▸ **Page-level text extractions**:
|---|

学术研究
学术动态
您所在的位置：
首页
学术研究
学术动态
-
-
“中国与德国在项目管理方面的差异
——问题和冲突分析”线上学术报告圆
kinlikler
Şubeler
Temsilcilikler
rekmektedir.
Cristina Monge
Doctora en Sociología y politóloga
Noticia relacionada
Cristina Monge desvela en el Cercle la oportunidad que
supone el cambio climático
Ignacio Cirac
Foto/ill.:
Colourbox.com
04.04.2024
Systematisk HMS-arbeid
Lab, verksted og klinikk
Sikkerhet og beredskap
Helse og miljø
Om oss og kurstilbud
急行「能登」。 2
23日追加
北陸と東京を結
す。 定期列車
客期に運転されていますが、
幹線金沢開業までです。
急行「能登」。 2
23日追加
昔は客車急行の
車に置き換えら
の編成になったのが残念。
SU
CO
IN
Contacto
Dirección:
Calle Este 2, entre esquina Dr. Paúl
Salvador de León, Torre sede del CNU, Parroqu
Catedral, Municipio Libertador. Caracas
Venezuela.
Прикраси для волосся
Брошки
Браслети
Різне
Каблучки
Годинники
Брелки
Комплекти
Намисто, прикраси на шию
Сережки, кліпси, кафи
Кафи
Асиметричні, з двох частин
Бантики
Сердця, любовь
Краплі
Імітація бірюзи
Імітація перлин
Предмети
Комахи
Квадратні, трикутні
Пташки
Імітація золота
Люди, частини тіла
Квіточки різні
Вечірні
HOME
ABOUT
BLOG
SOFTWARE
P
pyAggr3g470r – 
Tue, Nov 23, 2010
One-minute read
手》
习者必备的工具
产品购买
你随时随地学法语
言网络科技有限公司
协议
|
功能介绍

|---|

Above are the records; report each line in them that includes the word "Monge".

Cristina Monge
Cristina Monge desvela en el Cercle la oportunidad que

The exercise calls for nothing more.